Here, we assume that the diffusion process is constrained to two dimensions. We can use the 2-dimensional rms distance formula: \(x_{rms} = \sqrt{4Dt}\) Rearrange the formula for time (t): \(t = \frac{x_{rms}^2}{4D}\) Plug in the given values: \(t = \frac{(10^{-4})^2}{4\times (0.104 \times 10^{-5})}\) Calculate the time: \(t \approx 3.85 \thinspace s\) Therefore, it will take approximately 3.85 seconds for the lysozyme protein to diffuse an rms distance of 1 µm in a 2-dimensional space.

Key concepts

Diffusion Coefficient

The diffusion coefficient, denoted as 'D', is a vital parameter indicating how fast a particular substance such as a protein can diffuse through a medium. In a biological context, the diffusion coefficient provides insights into the movement of molecules like proteins within the cell or extracellular environment.

For lysozyme, a protein with a molecular weight of 14.1 kg/mol, its diffusion coefficient is given as 0.104 × 10^-5 cm^2/s. This small numerical value might not say much at a glance, but it translates to how quickly the protein molecules spread out from an initial concentration over time. A high value of 'D' signifies rapid diffusion, while a lower value indicates slower molecular movement.

RMS Distance

The root mean square (rms) distance is a measure representing the average distance a diffusing particle, such as a protein, will travel over a certain period. In our case, the rms distance plays a role in expressing how far the protein lysozyme may diffuse within the given frame. For the lysozyme protein to diffuse an rms distance of 1 μm, one would calculate the time using the established formula, incorporating the previously mentioned diffusion coefficient 'D'.

This concept is crucial in understanding how particles move in biological systems and can have implications on various processes such as signaling, metabolism, and drug delivery within the body.

Molecular Diffusion

Molecular diffusion is a process by which molecules spread from regions of high concentration to low concentration as a result of their random motion. It is an essential mechanism for the movement of substances at the microscopic level, including the distribution of proteins within cellular and extracellular fluids.

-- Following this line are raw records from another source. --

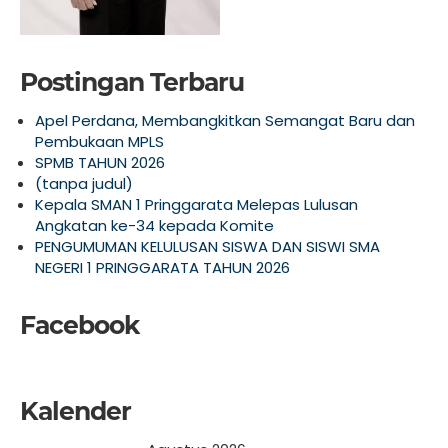
Postingan Terbaru
Apel Perdana, Membangkitkan Semangat Baru dan
Pembukaan MPLS
SPMB TAHUN 2026
(tanpa judul)
Kepala SMAN 1 Pringgarata Melepas Lulusan
Angkatan ke-34 kepada Komite
PENGUMUMAN KELULUSAN SISWA DAN SISWI SMA
NEGERI 1 PRINGGARATA TAHUN 2026
Facebook
Kalender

Factors that affect the rate of molecular diffusion include temperature, molecular size, and the viscosity of the surrounding medium.

Molecular diffusion is driven by the kinetic energy within the system, leading to a net movement until equilibrium is achieved. It's particularly significant in biological systems where it facilitates various critical functions, including nutrient uptake and waste removal.

Three-Dimensional Diffusion

In three-dimensional diffusion, molecules move freely in all spatial dimensions—X, Y, and Z axes. This process can be imagined like the distribution of a scent in a room where the molecules disperse in all available directions. This model is frequently used to describe the diffusion within bulk solutions, such as a protein like lysozyme in the intracellular fluid.

For the protein to traverse an rms distance of 1 μm in a three-dimensional space, our calculation estimates a time of approximately 2.56 seconds. However, this is an averaged prediction and actual rates can depend on various in situ factors. The concept of three-dimensional diffusion is a cornerstone in understanding how molecular interactions occur within living organisms where cells and organelles operate in a complex 3D environment.

Two-Dimensional Diffusion

Contrary to the three-dimensional counterpart, two-dimensional diffusion occurs when the movement of molecules is limited to two dimensions—having significant implications, especially when considering surfaces or interfaces. In our exercise, when constraining the diffusion of lysozyme to two dimensions, as in a thin layer of water, this changes the calculation for the time it would take for the protein to diffuse an rms distance of 1 μm. Our new computation reveals it would take about 3.85 seconds in such a scenario.

Two-dimensional diffusion is particularly relevant in the study of cell membranes where proteins and lipids diffuse predominantly within the two-dimensional plane of the membrane. Understanding this can lead to insights into various biological signaling pathways and mechanisms of cellular communication.